Tuesday, March 25, 2014

The Spirit of God was Hovering over the Surface of the Waters

The Orion Nebula (NASA)

How did God create the universe?  You might be surprised to find out.  The description in Genesis 1 could not use the specialized vocabulary we have today to talk about physics and astronomy.  So it used the closest available equivalents to bring its point across.    

An example is the word “waters” in Gen. 1:2.  What do you think when you read “the Spirit of God was hovering* over the surface of the waters” (Gen. 1:2)?  Do you get a picture of a sea or ocean that looks pretty much like the earth looks today?  But the Bible says the seas were not made until the third day of Creation (Gen. 1:10).  If these waters were not seas, what were they?

* Though sometimes translated “moving,” the Hebrew word used here (merekhephet) indicates that the Spirit was hovering like a bird. 

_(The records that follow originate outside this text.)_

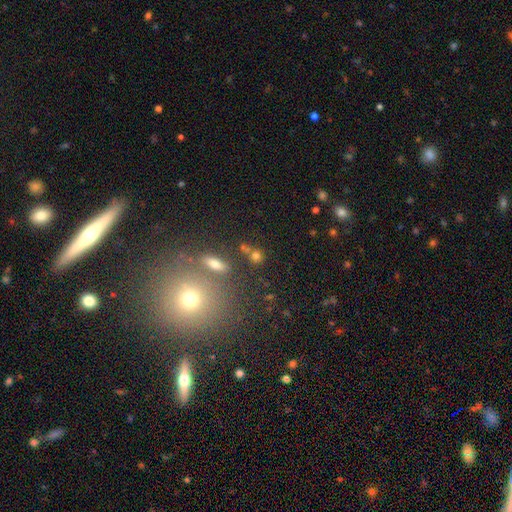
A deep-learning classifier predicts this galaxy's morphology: type=smooth (70%); roundness=round (79%); merging=none (62%).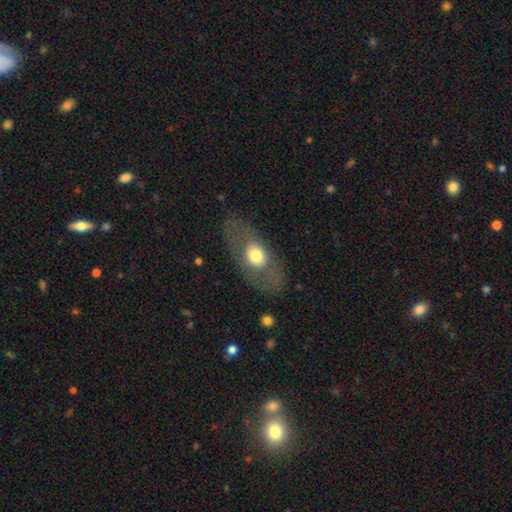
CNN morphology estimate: Q: Smooth or featured?
A: smooth (53%); runner-up: featured or disk (40%)
Q: How rounded?
A: in between (80%); runner-up: round (16%)
Q: Merging?
A: none (76%); runner-up: minor disturbance (13%)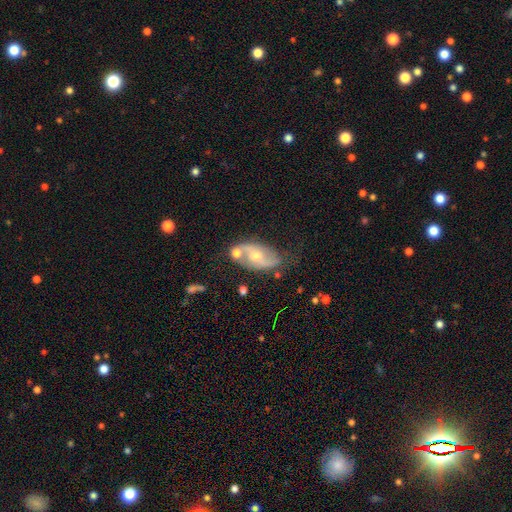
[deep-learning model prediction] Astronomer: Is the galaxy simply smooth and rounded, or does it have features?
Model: featured or disk — 72%.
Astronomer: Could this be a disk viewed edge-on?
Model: no — 93%.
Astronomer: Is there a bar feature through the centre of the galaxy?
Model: no — 53% (runner-up: weak, 32%).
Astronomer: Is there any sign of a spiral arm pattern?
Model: yes — 79%.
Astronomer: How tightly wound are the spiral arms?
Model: loose — 52% (runner-up: medium, 35%).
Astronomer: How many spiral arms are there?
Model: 2 — 86%.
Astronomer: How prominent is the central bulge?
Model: moderate — 60% (runner-up: small, 35%).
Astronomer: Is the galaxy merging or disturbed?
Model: none — 56%.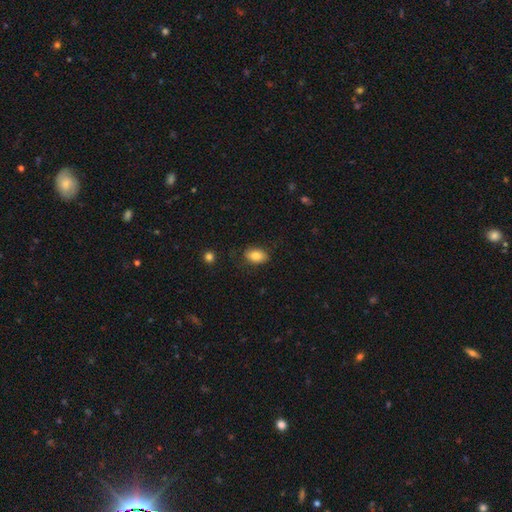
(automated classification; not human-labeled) This is clearly a smooth galaxy (83%). How rounded: clearly in between (86%). Merging: clearly none (81%).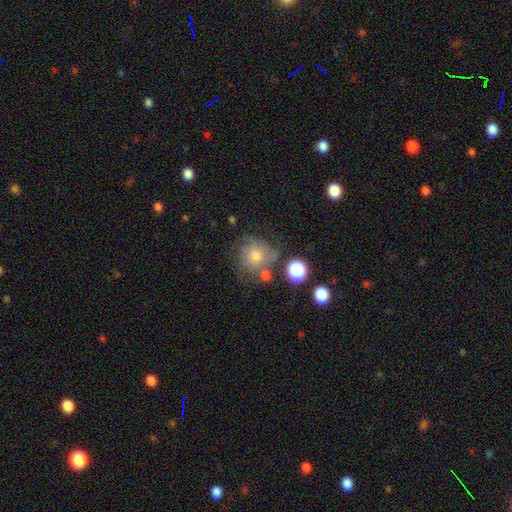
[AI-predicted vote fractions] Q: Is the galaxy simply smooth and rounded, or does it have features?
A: smooth — 51%.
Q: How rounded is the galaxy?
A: round — 88%.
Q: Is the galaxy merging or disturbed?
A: none — 60%.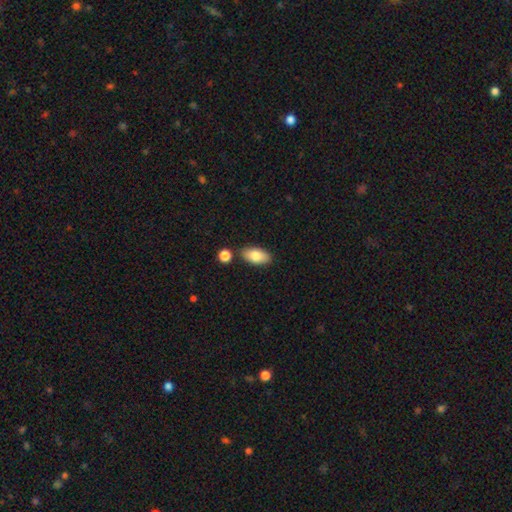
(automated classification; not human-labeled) smooth-or-featured: smooth: 82% | featured or disk: 12% | star or artifact: 7%
  how-rounded: in between: 92% | cigar-shaped: 5% | round: 4%
  merging: none: 80% | minor disturbance: 11% | merger: 7% | major disturbance: 2%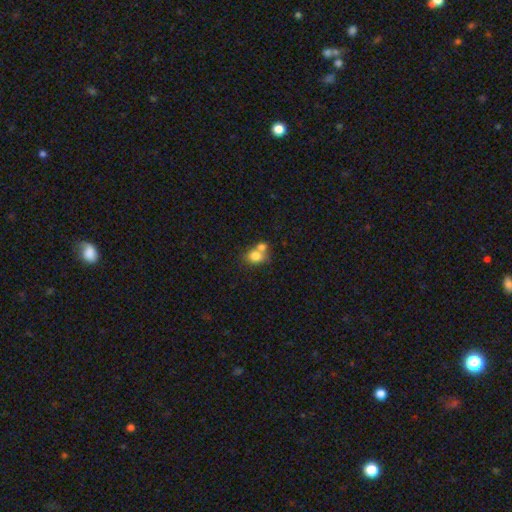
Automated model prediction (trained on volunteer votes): smooth_or_featured: smooth (p=0.78) [alt: featured or disk p=0.12]
how_rounded: in between (p=0.50) [alt: round p=0.49]
merging: merger (p=0.50) [alt: none p=0.37]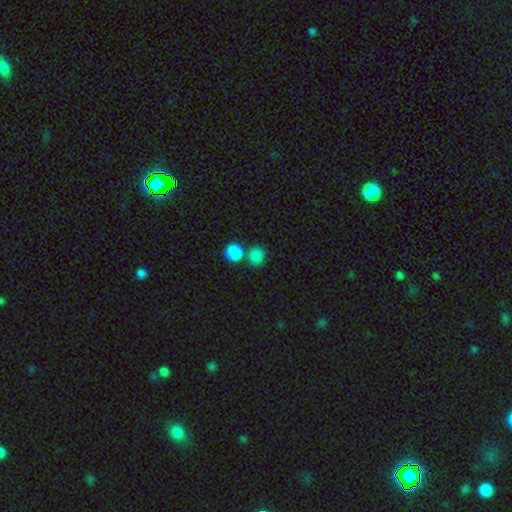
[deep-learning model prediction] smooth 85%, star or artifact 11%, featured or disk 4%. Down the decision tree: how rounded — round (81%); merging — none (62%).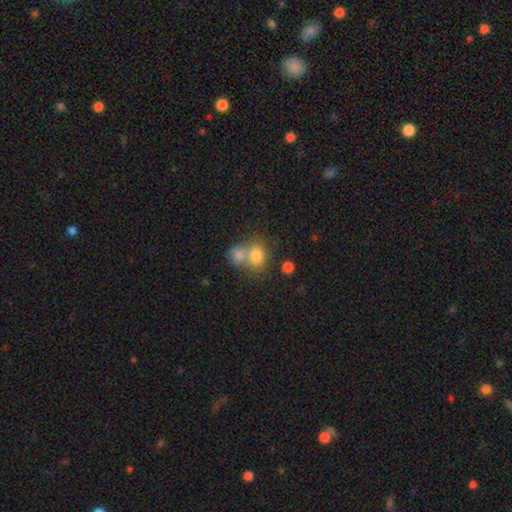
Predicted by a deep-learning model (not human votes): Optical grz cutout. It shows a smooth galaxy with no disk features (78%) that is round (52%). Merging: merger (58%).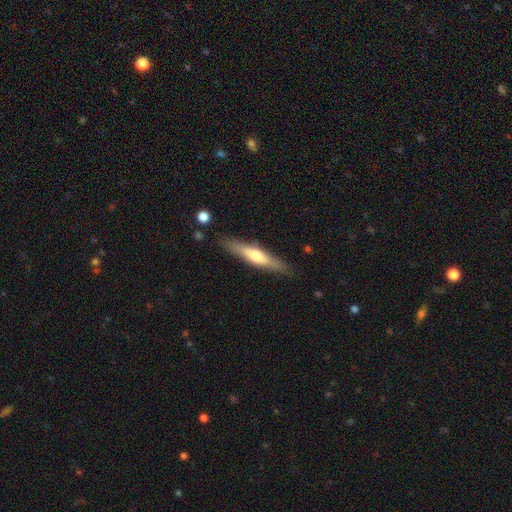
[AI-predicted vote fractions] This is possibly a featured or disk galaxy (48%). Merging: clearly none (85%).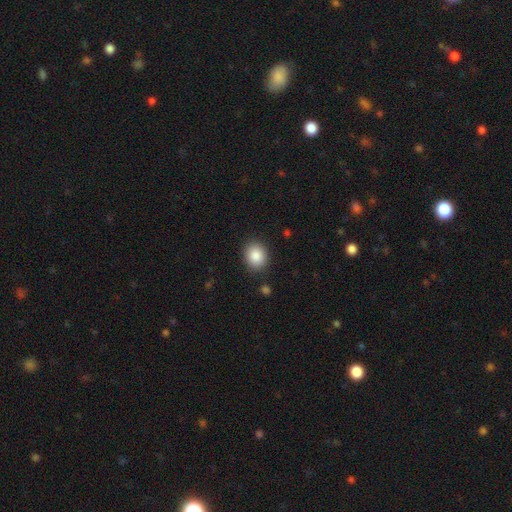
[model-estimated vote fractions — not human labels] Q: Smooth or featured?
A: smooth (87%); runner-up: star or artifact (8%)
Q: How rounded?
A: round (58%); runner-up: in between (41%)
Q: Merging?
A: none (87%); runner-up: minor disturbance (9%)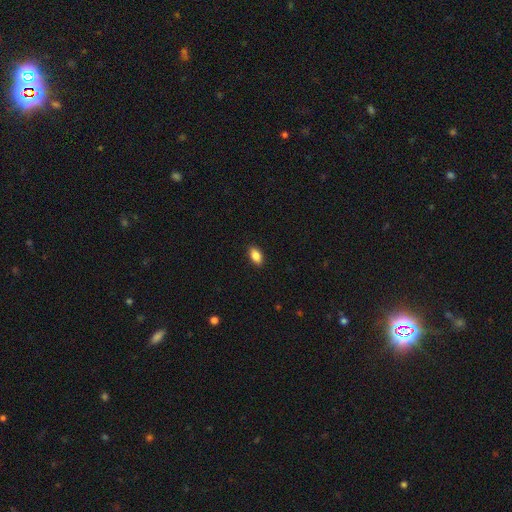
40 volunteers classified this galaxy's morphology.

To answer that question, we have to go back to the first part of the verse, which says:  “And the earth was formless and empty” (tohu va’vohu in Hebrew; Gen. 1:2a).   In modern Hebrew, the expression tohu va’vohu means ‘all mixed up’ or confused.  That the earth was formless means exactly what it says:  the earth hadn’t yet been given any form, which means, of course, that the earth didn’t exist yet.  And it was empty (or void) because, you guessed it, what we call the earth wasn’t there yet.* 

* The phrase “tohu va’vohu” does not imply that an already existing earth was destroyed, as the Gap Theory teaches.  This was a 19th century attempt to harmonize the Bible with Evolution.  It claimed that there was a gap between Gen. 1:1 and Gen. 1:2.  But Genesis 1:1 is not describing a prior creation.  It’s simply a section heading, describing the topic of the following section.  Other similar section headings appear in Gen. 3:1, 5:1, etc. 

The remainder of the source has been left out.